Resmi verilere göre yaklaşık 16 milyon insanın yaşadığı İstanbul, susuzluk tehlikesi ile karşı karşıya.
16 milyonluk İstanbul’un 50 günlük suyu kaldı. İstanbul Büyükşehir Belediyesi, sayirci pozisyonunu terk edip etkili tedbirler almazsa, musluklardan ‘tıss’ seslerinin geldiği zamanları hatırlatacak günler kapıda. Korona sürecinde artan su kullanımı ve kuraklık, İstanbul’un alarm seviyesini yükseltti. Dün itibariyle barajlardaki doluluk oranı son 10 yılın en düşük seviyesini görerek yüzde 23’e kadar geriledi. Bu oran ciddi kuraklığın yaşandığı 2016 yılının aynı döneminde yüzde 37, 2017’de yüzde 54, 2018’de yüzde 31, 2019’da ise yüzde 36 idi.
Türkiye’de yağışların azalması ile başlayan meteorolojik kuraklık tehlikesi, etkisini göstermeye başladı. Resmi verilere göre yaklaşık 16 milyon insanın yaşadığı İstanbul, susuzluk tehlikesi ile karşı karşıya.

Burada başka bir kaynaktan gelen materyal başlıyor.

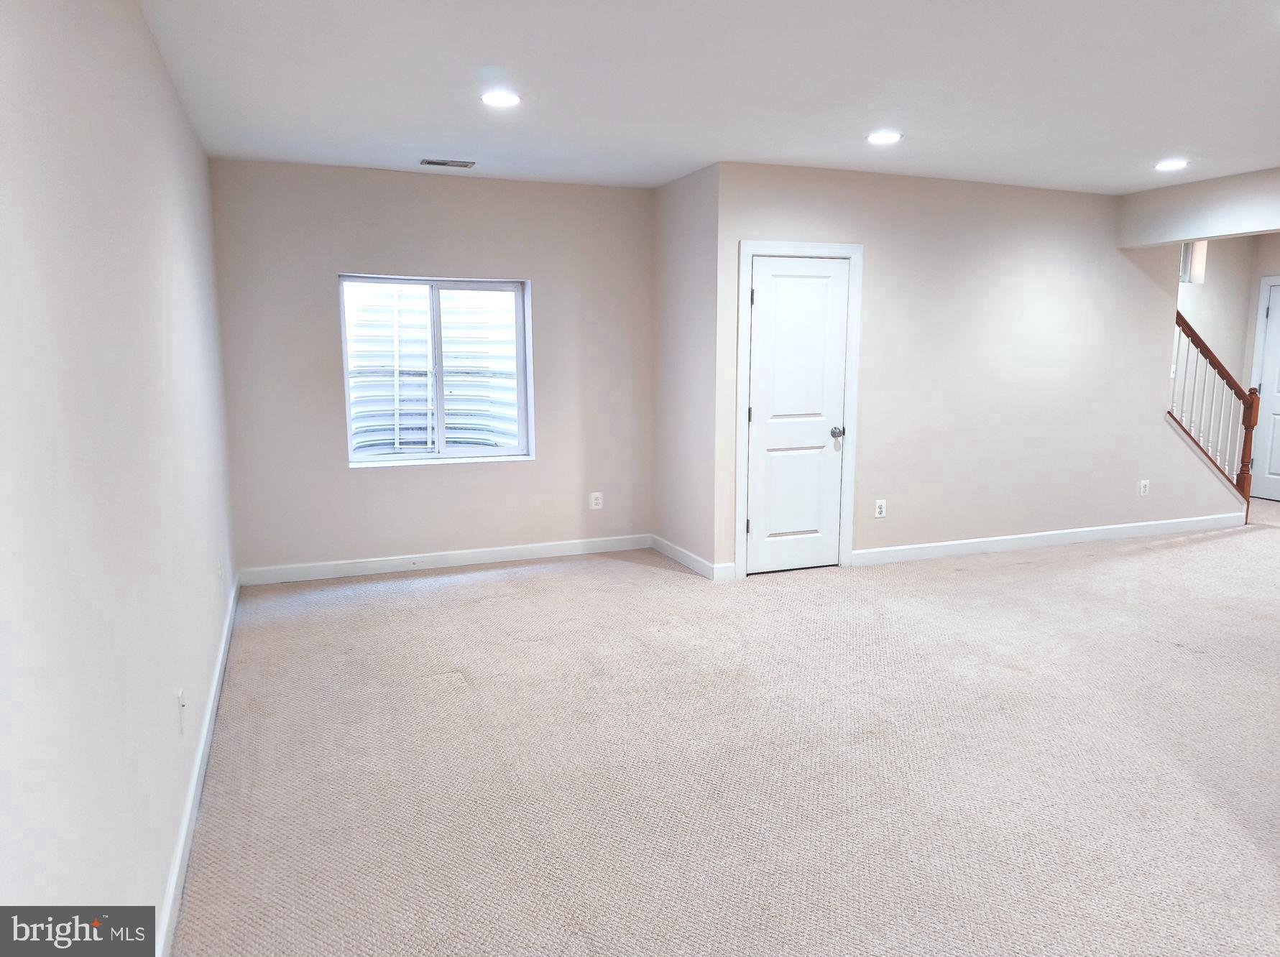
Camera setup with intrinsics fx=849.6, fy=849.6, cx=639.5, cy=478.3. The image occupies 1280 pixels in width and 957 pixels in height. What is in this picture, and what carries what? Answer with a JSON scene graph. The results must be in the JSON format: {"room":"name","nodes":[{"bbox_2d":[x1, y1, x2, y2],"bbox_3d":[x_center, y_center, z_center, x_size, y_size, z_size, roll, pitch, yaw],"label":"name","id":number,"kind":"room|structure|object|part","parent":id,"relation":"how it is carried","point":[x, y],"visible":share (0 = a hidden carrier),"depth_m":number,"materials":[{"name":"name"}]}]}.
{"room":"basement","nodes":[
{"label":"basement","id":0,"kind":"room"},
{"bbox_2d":[0,0,237,951],"bbox_3d":[-1.267,-0.103,1.985,0.137,2.537,6.302,-3,9,-21],"label":"left wall","id":1,"kind":"structure","parent":0,"point":[168,98],"depth_m":1.76,"materials":[{"name":"beige paint"}]},
{"bbox_2d":[176,687,186,734],"bbox_3d":[-1.357,0.688,2.522,0.013,0.118,0.073,-3,9,-21],"label":"wall socket","id":2,"kind":"object","parent":1,"relation":"attached to","point":[181,703],"visible":0.98,"depth_m":2.50,"materials":[{"name":"white plastic"}]},
{"bbox_2d":[158,573,241,956],"bbox_3d":[-1.353,1.015,2.574,0.016,0.101,5.423,-3,9,-21],"label":"baseboard","id":3,"kind":"structure","parent":1,"relation":"attached to","point":[203,744],"depth_m":2.61,"materials":[{"name":"white paint"}]},
{"bbox_2d":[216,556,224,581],"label":"wall socket","id":4,"kind":"object","parent":1,"relation":"attached to","point":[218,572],"visible":0.99,"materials":[{"name":"white plastic"}]},
{"bbox_2d":[206,156,654,578],"bbox_3d":[-1.184,-0.671,5.609,2.835,2.520,0.165,-3,9,-21],"label":"window wall","id":5,"kind":"structure","parent":0,"point":[536,468],"depth_m":5.41,"materials":[{"name":"paint"}]},
{"bbox_2d":[339,273,533,466],"bbox_3d":[-1.323,-0.705,5.564,1.221,1.197,0.113,-3,9,-21],"label":"window","id":6,"kind":"structure","parent":5,"relation":"in","point":[457,451],"depth_m":5.58,"materials":[{"name":"white"}]},
{"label":"pane","id":7,"kind":"part","parent":6,"relation":"part of","materials":[{"name":"clear glass"}]},
{"bbox_2d":[236,533,652,585],"bbox_3d":[-1.173,0.531,5.693,2.691,0.101,0.015,-3,9,-21],"label":"baseboard","id":8,"kind":"structure","parent":5,"relation":"attached to","point":[496,556],"depth_m":5.61,"materials":[{"name":"white paint"}]},
{"bbox_2d":[589,491,603,509],"bbox_3d":[-0.307,0.159,5.949,0.079,0.124,0.009,-3,9,-21],"label":"wall outlet","id":9,"kind":"object","parent":5,"relation":"attached to","point":[594,502],"visible":0.99,"depth_m":5.94,"materials":[{"name":"white plastic"}]},
{"bbox_2d":[651,161,723,578],"bbox_3d":[0.325,-0.679,5.640,0.150,2.515,0.975,-3,9,-21],"label":"closet side wall","id":10,"kind":"structure","parent":0,"point":[682,202],"depth_m":5.50,"materials":[{"name":"paint"}]},
{"bbox_2d":[650,535,731,579],"bbox_3d":[0.289,0.518,5.751,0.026,0.101,1.026,-3,9,-21],"label":"baseboard","id":11,"kind":"structure","parent":10,"relation":"attached to","point":[701,567],"depth_m":5.63,"materials":[{"name":"white paint"}]},
{"bbox_2d":[140,0,1279,192],"bbox_3d":[2.077,-1.632,3.132,7.360,0.125,7.236,-3,9,-21],"label":"ceiling","id":12,"kind":"structure","parent":0,"point":[1178,127],"depth_m":3.52,"materials":[{"name":"white paint"}]},
{"bbox_2d":[420,158,475,168],"bbox_3d":[-1.129,-1.841,4.962,0.292,0.010,0.148,-3,9,-21],"label":"ceiling vent","id":13,"kind":"object","parent":12,"relation":"in","point":[430,162],"visible":0.99,"depth_m":4.95,"materials":[{"name":"metal"}]},
{"bbox_2d":[480,90,521,107],"bbox_3d":[-0.607,-1.655,3.703,0.184,0.009,0.185,-3,9,-21],"label":"recessed light","id":14,"kind":"object","parent":12,"relation":"in","point":[499,100],"visible":0.99,"depth_m":3.69,"materials":[{"name":"white"}]},
{"bbox_2d":[866,130,901,144],"bbox_3d":[1.257,-1.761,4.384,0.186,0.009,0.186,-3,9,-21],"label":"recessed light","id":15,"kind":"object","parent":12,"relation":"in","point":[881,138],"visible":0.99,"depth_m":4.37,"materials":[{"name":"white"}]},
{"bbox_2d":[1154,158,1188,170],"bbox_3d":[3.150,-1.856,5.032,0.188,0.012,0.190,-3,9,-21],"label":"recessed light","id":16,"kind":"object","parent":12,"relation":"in","point":[1167,164],"visible":0.99,"depth_m":5.02,"materials":[{"name":"white"}]},
{"bbox_2d":[170,500,1279,956],"bbox_3d":[2.775,0.857,4.239,8.889,0.111,7.812,-3,9,-21],"label":"carpet floor","id":17,"kind":"structure","parent":0,"point":[1034,580],"depth_m":2.99,"materials":[{"name":"beige carpet"}]},
{"bbox_2d":[712,162,1245,576],"bbox_3d":[2.668,-0.746,6.048,4.365,2.527,0.127,-3,9,-21],"label":"closet wall","id":18,"kind":"structure","parent":0,"point":[875,261],"depth_m":5.84,"materials":[{"name":"beige paint"}]},
{"bbox_2d":[744,255,851,574],"bbox_3d":[1.024,-0.383,5.430,0.716,1.961,0.092,-3,9,-21],"label":"closet door","id":19,"kind":"structure","parent":18,"relation":"in","point":[756,435],"depth_m":5.45,"materials":[{"name":"white paint"}]},
{"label":"hinge","id":20,"kind":"part","parent":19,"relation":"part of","materials":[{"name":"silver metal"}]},
{"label":"hinge","id":21,"kind":"part","parent":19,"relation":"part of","materials":[{"name":"black metal"}]},
{"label":"hinge","id":22,"kind":"part","parent":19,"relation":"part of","materials":[{"name":"black metal"}]},
{"bbox_3d":[1.283,-0.297,5.549,0.072,0.070,0.083,-3,9,-21],"label":"doorknob","id":23,"kind":"part","parent":19,"relation":"part of","materials":[{"name":"silver metal"}]},
{"bbox_2d":[733,239,864,578],"bbox_3d":[0.983,-0.437,5.433,0.835,2.079,0.133,-3,9,-21],"label":"door frame","id":24,"kind":"structure","parent":18,"relation":"attached to","point":[849,462],"depth_m":5.35,"materials":[{"name":"white paint"}]},
{"bbox_2d":[873,498,887,518],"bbox_3d":[1.585,0.202,5.604,0.075,0.123,0.009,-3,9,-21],"label":"wall socket","id":25,"kind":"object","parent":18,"relation":"attached to","point":[878,505],"visible":0.99,"depth_m":5.60,"materials":[{"name":"white plastic"}]},
{"bbox_2d":[852,511,1246,565],"bbox_3d":[3.145,0.431,6.271,3.679,0.102,0.015,-3,9,-21],"label":"baseboard","id":26,"kind":"structure","parent":18,"relation":"attached to","point":[955,542],"depth_m":6.16,"materials":[{"name":"white paint"}]},
{"bbox_2d":[1137,479,1149,496],"bbox_3d":[3.824,0.073,6.442,0.079,0.127,0.013,-3,9,-21],"label":"wall socket","id":27,"kind":"object","parent":18,"relation":"attached to","point":[1143,489],"visible":0.99,"depth_m":6.44,"materials":[{"name":"white plastic"}]},
{"bbox_2d":[1167,307,1261,512],"bbox_3d":[4.507,-0.557,6.760,1.013,1.914,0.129,-3,9,-21],"label":"stair railing","id":28,"kind":"object","parent":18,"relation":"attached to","point":[1214,363],"visible":0.82,"depth_m":6.79,"materials":[{"name":"brown wood"}]},
{"bbox_2d":[1116,167,1279,247],"bbox_3d":[4.149,-1.664,4.839,0.215,0.364,3.126,-3,9,-21],"label":"header wall","id":29,"kind":"structure","parent":0,"point":[1265,220],"depth_m":5.64,"materials":[{"name":"beige paint"}]},
{"bbox_2d":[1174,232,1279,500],"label":"hallway wall","id":30,"kind":"structure","parent":0,"point":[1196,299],"depth_m":8.00,"materials":[{"name":"paint"}]},
{"bbox_2d":[1179,240,1207,283],"bbox_3d":[4.732,-1.957,7.570,0.735,0.423,0.136,-3,9,-21],"label":"stairwell window","id":31,"kind":"structure","parent":30,"relation":"in","point":[1186,261],"depth_m":7.66,"materials":[{"name":"white"}]},
{"bbox_2d":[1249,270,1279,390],"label":"door frame","id":32,"kind":"structure","parent":30,"relation":"attached to","point":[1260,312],"depth_m":8.07,"materials":[{"name":"white paint"}]},
{"bbox_2d":[1249,277,1279,501],"bbox_3d":[6.090,-0.747,7.757,0.104,1.992,0.844,-3,9,-21],"label":"door","id":33,"kind":"structure","parent":30,"relation":"in","point":[1276,408],"depth_m":8.04,"materials":[{"name":"white paint"}]},
{"label":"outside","id":34,"kind":"structure","parent":0,"visible":0},
{"label":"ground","id":35,"kind":"structure","parent":34,"visible":0},
{"bbox_2d":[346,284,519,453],"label":"window well","id":36,"kind":"object","parent":35,"relation":"on","point":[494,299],"visible":0.43,"depth_m":6.57,"materials":[{"name":"white"}]}
]}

Süreci sadece izlemekle yetinen İstanbul Büyükşehir Belediyesi, etkili tedbirleri almazsa 50 gün sonra susuzluk kapıda. Bir yandan kuraklık, diğer yandan koronavirüs nedeniyle artan su tüketimi İstanbul’da alarm seviyesini yükseltti.
Dün itibarıyla barajlardaki doluluk oranı son 10 yılın en düşük seviyesini görerek yüzde 23’e kadar geriledi. Bu oran ciddi kuraklığın yaşandığı 2016 yılının aynı döneminde yüzde 37, 2017 yılında yüzde 54, 2018'de yüzde 31, 2019'da ise yüzde 36 idi.
200 MİLYON METREKÜP KALDI
İstanbul Büyükşehir Belediyesi’nin verilerine göre barajlarda kalan toplam su miktarı, yaklaşık 200 milyon metreküp.

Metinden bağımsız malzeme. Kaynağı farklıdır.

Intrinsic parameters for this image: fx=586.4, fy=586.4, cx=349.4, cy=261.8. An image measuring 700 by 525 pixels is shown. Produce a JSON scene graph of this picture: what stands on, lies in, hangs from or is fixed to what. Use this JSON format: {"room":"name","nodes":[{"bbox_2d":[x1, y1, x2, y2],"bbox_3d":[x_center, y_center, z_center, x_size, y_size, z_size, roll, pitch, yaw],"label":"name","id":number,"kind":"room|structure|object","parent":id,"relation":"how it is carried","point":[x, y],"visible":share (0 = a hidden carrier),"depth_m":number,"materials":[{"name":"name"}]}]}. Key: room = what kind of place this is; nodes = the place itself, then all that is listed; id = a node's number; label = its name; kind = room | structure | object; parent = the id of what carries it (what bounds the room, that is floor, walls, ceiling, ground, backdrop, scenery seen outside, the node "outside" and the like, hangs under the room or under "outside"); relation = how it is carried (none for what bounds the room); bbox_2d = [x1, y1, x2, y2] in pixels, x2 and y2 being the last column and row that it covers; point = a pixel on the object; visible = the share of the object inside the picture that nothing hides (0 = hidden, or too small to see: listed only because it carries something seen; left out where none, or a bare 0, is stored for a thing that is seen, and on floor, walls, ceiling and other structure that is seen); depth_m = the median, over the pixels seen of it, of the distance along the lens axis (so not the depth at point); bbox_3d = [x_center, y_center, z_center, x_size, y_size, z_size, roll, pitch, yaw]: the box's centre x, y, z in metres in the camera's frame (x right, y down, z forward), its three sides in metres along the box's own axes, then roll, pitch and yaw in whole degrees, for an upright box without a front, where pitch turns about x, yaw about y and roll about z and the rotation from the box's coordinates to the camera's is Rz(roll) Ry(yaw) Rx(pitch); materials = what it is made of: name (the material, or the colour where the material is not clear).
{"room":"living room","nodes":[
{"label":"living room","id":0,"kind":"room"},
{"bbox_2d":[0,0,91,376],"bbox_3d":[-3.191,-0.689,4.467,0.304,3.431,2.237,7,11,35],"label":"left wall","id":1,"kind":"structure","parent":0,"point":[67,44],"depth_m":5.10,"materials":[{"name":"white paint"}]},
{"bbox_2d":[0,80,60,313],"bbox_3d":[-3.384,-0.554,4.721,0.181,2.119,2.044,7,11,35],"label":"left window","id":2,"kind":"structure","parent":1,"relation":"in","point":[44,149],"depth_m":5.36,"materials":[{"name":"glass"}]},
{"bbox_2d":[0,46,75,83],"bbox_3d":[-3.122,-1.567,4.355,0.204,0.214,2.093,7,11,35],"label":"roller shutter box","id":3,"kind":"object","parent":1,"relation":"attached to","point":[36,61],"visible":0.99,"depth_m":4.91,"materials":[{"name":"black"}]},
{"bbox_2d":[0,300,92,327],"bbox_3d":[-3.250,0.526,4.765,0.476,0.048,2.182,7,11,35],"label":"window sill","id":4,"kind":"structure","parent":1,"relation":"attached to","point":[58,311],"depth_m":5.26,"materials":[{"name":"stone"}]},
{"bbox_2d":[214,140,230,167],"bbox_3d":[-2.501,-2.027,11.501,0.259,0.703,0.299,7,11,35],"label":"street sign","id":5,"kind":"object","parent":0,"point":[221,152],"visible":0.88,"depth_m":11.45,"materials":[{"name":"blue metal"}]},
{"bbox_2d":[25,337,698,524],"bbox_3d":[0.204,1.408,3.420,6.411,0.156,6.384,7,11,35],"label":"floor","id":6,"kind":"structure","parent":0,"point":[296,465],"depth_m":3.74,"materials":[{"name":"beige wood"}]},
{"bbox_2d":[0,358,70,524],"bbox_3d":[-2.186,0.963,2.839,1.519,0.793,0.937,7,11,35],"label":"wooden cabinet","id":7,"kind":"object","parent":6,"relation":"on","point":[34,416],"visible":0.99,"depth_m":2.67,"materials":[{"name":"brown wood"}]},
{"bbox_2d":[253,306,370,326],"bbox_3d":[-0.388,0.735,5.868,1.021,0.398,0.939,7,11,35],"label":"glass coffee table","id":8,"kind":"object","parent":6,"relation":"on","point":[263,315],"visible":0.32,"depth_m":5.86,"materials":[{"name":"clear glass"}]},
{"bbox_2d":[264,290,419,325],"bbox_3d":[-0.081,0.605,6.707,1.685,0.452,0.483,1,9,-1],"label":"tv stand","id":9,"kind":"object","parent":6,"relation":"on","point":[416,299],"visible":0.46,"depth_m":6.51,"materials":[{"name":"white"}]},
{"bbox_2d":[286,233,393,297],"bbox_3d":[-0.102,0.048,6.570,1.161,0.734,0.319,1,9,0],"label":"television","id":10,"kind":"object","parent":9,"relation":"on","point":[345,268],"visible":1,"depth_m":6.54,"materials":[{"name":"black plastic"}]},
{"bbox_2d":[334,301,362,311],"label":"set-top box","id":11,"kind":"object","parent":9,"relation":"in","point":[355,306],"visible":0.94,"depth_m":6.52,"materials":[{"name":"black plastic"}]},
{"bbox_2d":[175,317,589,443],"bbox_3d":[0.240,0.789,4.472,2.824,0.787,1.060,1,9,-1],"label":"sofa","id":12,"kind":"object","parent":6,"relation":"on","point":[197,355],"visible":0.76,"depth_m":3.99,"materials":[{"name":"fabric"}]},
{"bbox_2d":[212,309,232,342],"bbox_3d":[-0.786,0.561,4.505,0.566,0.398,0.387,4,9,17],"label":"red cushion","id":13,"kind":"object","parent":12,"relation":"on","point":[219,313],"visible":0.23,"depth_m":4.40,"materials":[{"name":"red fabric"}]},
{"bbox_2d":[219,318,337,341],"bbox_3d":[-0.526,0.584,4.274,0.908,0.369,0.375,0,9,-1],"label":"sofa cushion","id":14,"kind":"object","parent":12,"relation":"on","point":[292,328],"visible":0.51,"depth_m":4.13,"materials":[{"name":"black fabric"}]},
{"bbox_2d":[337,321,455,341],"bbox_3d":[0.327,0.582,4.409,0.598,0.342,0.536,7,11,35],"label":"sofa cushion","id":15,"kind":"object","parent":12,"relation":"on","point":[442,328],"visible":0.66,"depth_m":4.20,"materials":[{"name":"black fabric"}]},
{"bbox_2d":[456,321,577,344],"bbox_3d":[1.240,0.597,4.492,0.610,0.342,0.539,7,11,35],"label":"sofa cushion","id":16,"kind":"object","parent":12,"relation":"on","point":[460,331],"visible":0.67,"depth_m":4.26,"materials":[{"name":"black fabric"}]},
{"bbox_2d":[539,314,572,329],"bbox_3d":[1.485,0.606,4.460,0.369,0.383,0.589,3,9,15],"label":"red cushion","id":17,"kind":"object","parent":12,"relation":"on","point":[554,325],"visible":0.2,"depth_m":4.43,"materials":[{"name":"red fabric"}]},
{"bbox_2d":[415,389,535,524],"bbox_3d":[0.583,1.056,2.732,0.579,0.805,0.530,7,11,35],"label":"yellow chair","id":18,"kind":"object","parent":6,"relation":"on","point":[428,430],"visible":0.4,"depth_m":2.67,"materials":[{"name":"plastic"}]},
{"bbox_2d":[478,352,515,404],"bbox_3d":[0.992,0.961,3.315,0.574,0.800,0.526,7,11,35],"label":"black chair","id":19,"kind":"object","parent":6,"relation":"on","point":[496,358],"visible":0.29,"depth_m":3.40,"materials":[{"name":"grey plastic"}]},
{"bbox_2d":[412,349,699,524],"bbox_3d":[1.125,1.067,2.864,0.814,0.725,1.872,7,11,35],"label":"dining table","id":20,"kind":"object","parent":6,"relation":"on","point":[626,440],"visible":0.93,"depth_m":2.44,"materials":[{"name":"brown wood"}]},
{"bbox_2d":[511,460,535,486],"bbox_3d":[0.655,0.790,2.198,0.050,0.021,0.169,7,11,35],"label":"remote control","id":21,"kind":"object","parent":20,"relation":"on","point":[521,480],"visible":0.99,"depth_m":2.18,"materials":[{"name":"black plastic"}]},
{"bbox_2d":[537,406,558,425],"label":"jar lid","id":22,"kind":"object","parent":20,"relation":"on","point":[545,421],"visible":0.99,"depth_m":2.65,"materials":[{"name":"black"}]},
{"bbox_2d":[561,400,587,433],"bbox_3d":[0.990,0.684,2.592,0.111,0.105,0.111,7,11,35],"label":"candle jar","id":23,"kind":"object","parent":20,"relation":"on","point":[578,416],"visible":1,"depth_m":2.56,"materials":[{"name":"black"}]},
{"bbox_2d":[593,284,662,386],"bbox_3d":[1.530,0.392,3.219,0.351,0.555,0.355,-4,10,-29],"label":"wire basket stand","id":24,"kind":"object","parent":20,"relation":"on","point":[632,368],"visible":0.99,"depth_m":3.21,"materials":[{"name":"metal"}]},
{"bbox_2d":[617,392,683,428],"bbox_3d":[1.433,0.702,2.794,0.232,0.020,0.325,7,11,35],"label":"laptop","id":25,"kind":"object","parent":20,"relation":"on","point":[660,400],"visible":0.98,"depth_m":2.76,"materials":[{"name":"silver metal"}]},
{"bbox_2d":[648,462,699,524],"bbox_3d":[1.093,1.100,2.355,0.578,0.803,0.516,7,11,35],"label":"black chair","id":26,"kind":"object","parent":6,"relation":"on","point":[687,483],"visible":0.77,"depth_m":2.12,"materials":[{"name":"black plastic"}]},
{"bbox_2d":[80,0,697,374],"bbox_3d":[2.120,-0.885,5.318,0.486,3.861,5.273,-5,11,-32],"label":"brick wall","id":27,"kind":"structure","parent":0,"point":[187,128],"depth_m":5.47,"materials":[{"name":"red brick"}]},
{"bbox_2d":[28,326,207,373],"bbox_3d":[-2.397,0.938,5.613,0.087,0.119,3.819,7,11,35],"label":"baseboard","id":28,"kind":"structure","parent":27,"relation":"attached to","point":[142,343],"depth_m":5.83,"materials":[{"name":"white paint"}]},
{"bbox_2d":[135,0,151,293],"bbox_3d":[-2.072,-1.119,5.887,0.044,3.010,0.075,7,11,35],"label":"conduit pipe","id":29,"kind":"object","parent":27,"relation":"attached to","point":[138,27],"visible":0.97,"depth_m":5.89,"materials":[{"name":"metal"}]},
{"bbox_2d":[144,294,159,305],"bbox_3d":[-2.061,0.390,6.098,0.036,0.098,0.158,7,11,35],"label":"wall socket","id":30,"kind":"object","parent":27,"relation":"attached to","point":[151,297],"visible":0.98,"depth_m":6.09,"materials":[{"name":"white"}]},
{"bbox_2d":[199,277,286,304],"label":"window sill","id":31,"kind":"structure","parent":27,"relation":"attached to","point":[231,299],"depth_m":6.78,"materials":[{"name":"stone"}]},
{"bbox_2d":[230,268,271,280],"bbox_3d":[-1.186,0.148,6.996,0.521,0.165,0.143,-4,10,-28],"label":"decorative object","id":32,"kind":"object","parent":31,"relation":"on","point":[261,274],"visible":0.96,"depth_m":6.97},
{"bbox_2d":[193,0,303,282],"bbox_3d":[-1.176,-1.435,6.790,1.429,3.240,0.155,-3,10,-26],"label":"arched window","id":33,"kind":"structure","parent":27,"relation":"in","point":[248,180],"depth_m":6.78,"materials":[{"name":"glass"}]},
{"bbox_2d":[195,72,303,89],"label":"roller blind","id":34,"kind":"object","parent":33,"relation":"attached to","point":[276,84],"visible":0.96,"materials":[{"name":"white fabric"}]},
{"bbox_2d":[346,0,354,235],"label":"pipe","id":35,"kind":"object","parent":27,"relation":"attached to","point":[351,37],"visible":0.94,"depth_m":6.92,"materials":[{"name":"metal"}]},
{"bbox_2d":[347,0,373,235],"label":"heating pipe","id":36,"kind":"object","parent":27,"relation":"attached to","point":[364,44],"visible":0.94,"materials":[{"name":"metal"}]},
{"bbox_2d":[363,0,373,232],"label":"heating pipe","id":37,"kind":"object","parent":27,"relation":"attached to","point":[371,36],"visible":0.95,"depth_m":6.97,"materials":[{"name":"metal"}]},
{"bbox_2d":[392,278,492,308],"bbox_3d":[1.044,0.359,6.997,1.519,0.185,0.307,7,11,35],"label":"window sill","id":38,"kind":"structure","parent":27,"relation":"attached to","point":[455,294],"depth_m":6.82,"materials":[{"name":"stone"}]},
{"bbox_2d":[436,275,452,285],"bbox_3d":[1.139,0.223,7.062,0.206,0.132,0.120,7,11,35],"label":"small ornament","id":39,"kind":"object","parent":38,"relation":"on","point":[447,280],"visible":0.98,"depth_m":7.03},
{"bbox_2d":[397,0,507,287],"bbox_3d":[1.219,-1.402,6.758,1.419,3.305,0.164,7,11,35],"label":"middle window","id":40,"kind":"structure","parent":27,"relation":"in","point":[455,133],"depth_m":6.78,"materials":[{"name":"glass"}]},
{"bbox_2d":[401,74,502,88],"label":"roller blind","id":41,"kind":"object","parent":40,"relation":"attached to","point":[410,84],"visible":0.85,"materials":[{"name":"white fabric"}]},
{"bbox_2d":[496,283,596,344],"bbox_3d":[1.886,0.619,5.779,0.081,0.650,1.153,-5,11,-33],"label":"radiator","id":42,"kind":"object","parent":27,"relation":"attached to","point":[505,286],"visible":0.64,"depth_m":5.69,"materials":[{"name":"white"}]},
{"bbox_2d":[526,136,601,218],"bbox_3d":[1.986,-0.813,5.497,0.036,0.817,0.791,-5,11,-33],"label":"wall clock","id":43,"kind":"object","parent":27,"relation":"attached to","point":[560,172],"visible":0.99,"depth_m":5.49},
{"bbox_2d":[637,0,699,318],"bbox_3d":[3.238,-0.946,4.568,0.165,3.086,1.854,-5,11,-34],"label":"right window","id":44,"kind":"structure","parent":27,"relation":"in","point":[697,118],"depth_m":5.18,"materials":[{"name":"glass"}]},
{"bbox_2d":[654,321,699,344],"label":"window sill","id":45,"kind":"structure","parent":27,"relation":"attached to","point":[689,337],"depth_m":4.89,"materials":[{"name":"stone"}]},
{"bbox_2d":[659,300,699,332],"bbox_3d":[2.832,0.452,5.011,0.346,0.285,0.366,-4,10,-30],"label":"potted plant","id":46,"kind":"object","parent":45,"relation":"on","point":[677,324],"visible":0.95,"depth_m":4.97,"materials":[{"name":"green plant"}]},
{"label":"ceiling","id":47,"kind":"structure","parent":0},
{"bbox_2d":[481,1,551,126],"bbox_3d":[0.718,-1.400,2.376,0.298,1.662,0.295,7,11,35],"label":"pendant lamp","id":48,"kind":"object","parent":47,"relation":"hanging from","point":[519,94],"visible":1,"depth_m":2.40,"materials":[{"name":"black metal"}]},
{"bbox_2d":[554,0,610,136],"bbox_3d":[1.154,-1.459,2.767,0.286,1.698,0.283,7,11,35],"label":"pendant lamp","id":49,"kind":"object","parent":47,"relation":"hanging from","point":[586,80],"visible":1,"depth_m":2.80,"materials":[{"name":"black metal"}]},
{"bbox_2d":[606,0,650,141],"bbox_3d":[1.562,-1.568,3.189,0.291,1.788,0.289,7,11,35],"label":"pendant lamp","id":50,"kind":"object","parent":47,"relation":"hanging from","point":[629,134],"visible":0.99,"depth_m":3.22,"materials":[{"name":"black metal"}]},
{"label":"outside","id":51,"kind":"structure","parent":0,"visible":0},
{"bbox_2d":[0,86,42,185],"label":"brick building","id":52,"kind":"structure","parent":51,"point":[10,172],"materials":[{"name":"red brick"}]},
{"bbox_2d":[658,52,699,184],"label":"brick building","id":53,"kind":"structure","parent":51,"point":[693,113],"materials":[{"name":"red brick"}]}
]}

Ancak bu suyun tamamı kullanılabilir değil. Dibe çöken ağır metaller nedeniyle su oranı yüzde 15’in altına düştüğünde barajlar devre dışı kalıyor. Çok yoğun arıtma işleminden geçse bile ‘ölü hacim’ denilen bu suyun kullanımı sağlıklı görülmüyor.
BU SÜRE DAHA DA KISALABİLİR
Bu veriler dikkate alındığında günlük ortalama 3 milyon metreküp suyun tüketildiği İstanbul’un yaklaşık 50 günlük suyu kaldı.
Hiç yağış olmaması ve korona dolayısıyla bu kullanımın artması durumunda süre daha da kısalabilir.
Alarm veren oranlara rağmen İstanbul Büyükşehir Belediyesi bu konuda sessizliğini koruyor.
Verilere göre İstanbul’un 6-7 yılda bir kuraklıkla karşı karşıya kaldığını belirten uzmanlar 2007 ve 2016 yıllarında da kurak dönemler yaşandığını, etkili bir tasarruf kampanyası ile Melen Çayı ve Sakarya Nehrinden yapılan takviyelerle sorunun aşıldığını ifade ettiler. Uzmanlar şunları kaydetti:
“İBB’nin bu verileri dikkate alarak önceden önlem alması gerekirdi. Bu işin doğası bolluk döneminde tedbir almaktır. Barajlarda su tükendikten sonra alınan tedbirin bir anlamı yoktur.”